A (to me almost distressingly) large amount of discussions took place on the debian-i18n and Wordforge mailing lists on these topics and more as I dug into Wordforge to better understand the current situtation and plans of other developers. After the initial communication peak, now things are really starting to roll. Here's what we have now:

  • A general concensus for a move in Wordforge towards a relational database. This took quite a bit of convincing ;)
  • Agreement on the ideas of a new backend API
  • A sketch (in code) of the new API

I posted the sketch of the API to the Pootle mailing list. There was little opposition and mostly constructive remarks. Unless a disagreement pops up, I would expect the API design to be finished by next week.

My longer term plans:

  • write an implementation for the new API (a week)
  • cover the current file-based backend under the API (difficult to estimate)
  • migrate Pootle to use the new backend (difficult to estimate)
  • write a new frontend or two: e-mail, XML-RPC (a week)
  • write a backend based on a relational database (a week)

One thing that is still keeping me down a is a couple of exams due in a week. After that I should have much more time to work on this project.

Tuesday, May 16

z3reload moved to the Zope 3 base

A small project of mine, z3reload, which implements very basic view code reloading, has moved to the Zope 3 Base. Hopefully that will make it a bit more visible. Zope 3 is already fragmented as is, some consolidation can't hurt.

Monday, May 1

Russian to English dictionaries on Linux

Update (2008-09-13): the dictionaries in http://dictd.xdsl.by/dicts are probably more complete than the ones provided here, see this post for more information.

It is very convenient for me to have a local dictd server set up, not only to look up obscure English words and jargon, but also for translation from foreign languages. Dictd is quite fast and powerful, with a multitude of dict clients to choose from. There are some pretty good free dictionaries too. For German, the dictionary in the Debian (Ubuntu) package dict-de-en (German-English + English-German) is fairly good. For Russian, the Mueller English-Russian dictionary (mueller7accent-dict) is great.

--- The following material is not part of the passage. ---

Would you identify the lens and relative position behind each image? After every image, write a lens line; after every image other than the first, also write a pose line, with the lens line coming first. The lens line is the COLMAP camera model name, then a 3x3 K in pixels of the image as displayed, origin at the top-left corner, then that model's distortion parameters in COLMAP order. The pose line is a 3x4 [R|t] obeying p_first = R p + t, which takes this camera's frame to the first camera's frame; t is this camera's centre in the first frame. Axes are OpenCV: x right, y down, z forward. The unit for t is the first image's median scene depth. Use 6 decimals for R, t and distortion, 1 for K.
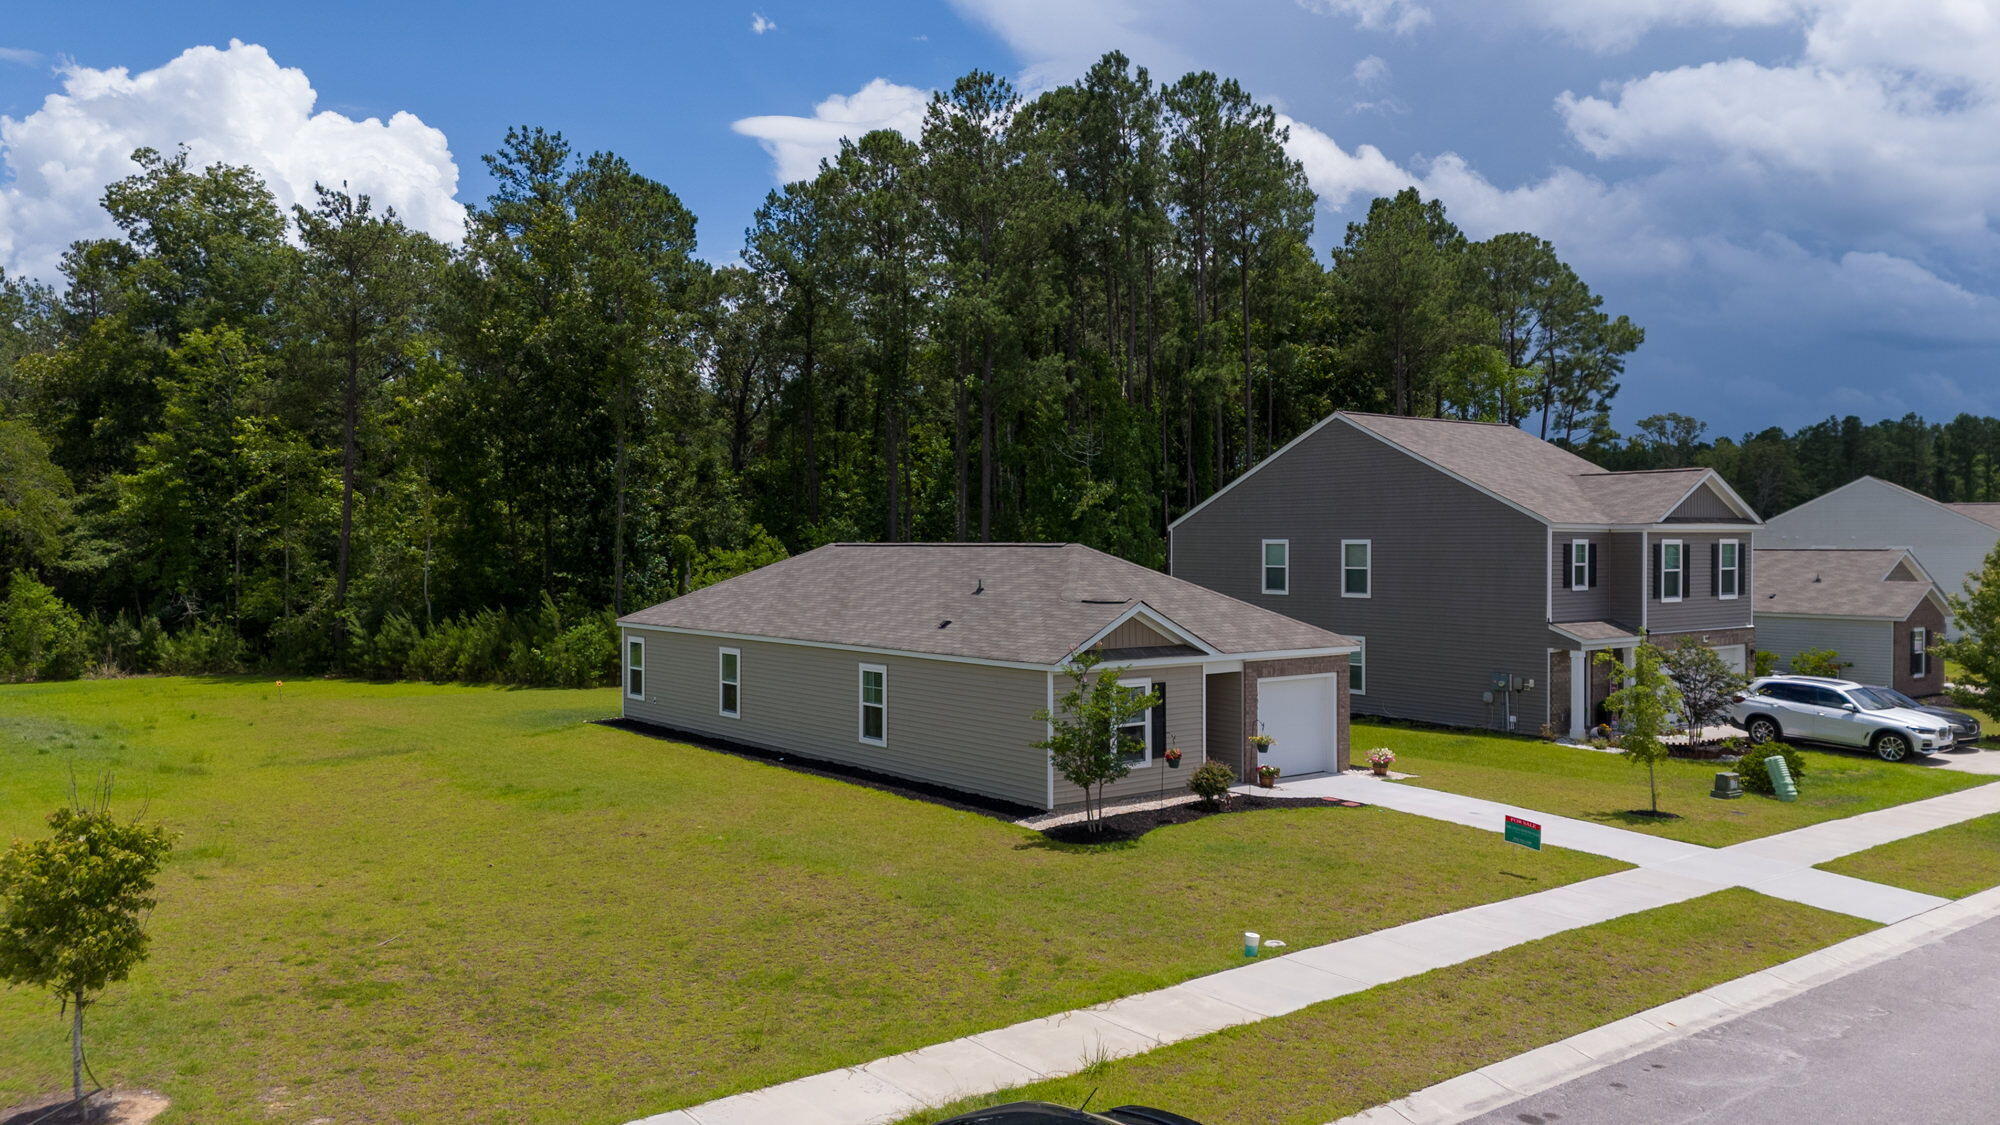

Unfortunately, the Mueller dictionary does not contain translations from Russian to English. I have been using ksocrat for that purpose, but KSocrat is a little buggy and its usability does not shine. I looked around on the web for a downloadable Russian-English dictionary in dict format, but surprisingly could not find anything useful. There are quite a few online translation sites, heaps of small DOS-era utilities and some home-made Windows stuff, but nothing that would be easy to feed to dictd. What I did find was Sdictionary.

Sdictionary is a dictionary application that has a fairly large community. Its Russian-English dictionary with 300 000 words was more than adequate for my purposes, but the database format was incompatible with dictd, and I couldn't find a converter on the web, so I wrote one.

The converter from Sdictionary to Dictd formats is a bash script that dumps an Sdictionary file to a plain text file and massages it a bit so that it can be fed to dictfmt. To use the script you will need to install PTkSdict from swaj.net (Debian package) and the Ubuntu packages dictfmt and dictzip. Then just drop the script in the same directory as some dictionary foo.dct and run ./sdict2dictd.sh foo (where foo is the name of the dct file). The script should produce foo.dict.gz and foo.index which you can install into /usr/share/dictd. The script is far from perfect and discards some formatting but it's better than nothing. The best solution would probably be to extend dictfmt so that it could read the Sdict dump files directly.

If you just want a dictd Russian-English dictionary, I have uploaded the files converted from Sdict here: rus_eng_full.dict.dz (8MB), rus_eng_full.index (15MB).

By the way, when running in daemon mode, dictd eats an unreasonable amount of RAM (it's taking 40MB resident memory on my machine). If the dict server is only for personal use, it makes sense to run it through inetd as described in /usr/share/doc/dictd/README.inetd.gz. It appears that the speed difference is not noticeable on modern computers.